# WHAT YOU HAVE TO DO
Filter the entries down to the lines containing "ambientes", and copy those lines.

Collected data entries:
****

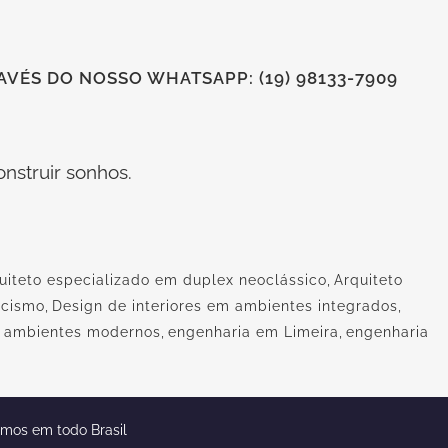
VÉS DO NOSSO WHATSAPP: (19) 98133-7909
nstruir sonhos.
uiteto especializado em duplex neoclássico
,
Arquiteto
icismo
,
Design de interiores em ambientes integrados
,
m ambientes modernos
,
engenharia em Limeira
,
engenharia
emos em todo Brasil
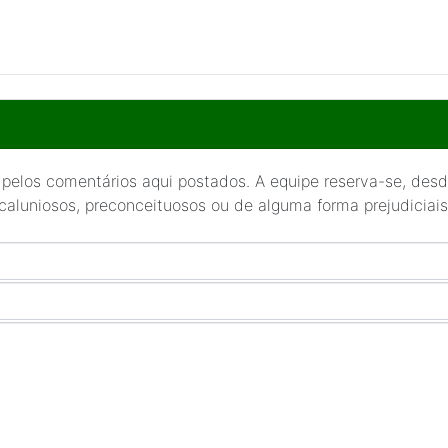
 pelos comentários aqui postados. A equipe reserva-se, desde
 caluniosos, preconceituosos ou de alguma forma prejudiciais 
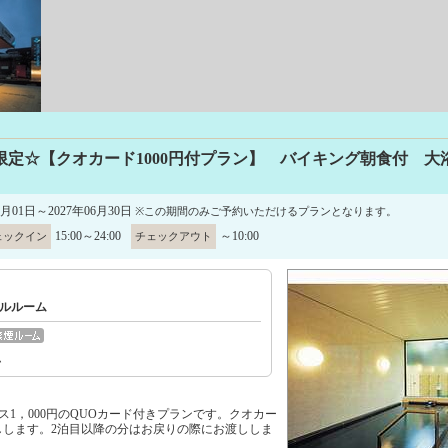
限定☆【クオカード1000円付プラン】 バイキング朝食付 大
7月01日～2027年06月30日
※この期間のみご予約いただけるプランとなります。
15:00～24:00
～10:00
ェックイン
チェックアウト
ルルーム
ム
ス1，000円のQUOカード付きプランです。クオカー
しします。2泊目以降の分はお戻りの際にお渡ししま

****

# REPLY
Design de interiores em ambientes integrados
m ambientes modernos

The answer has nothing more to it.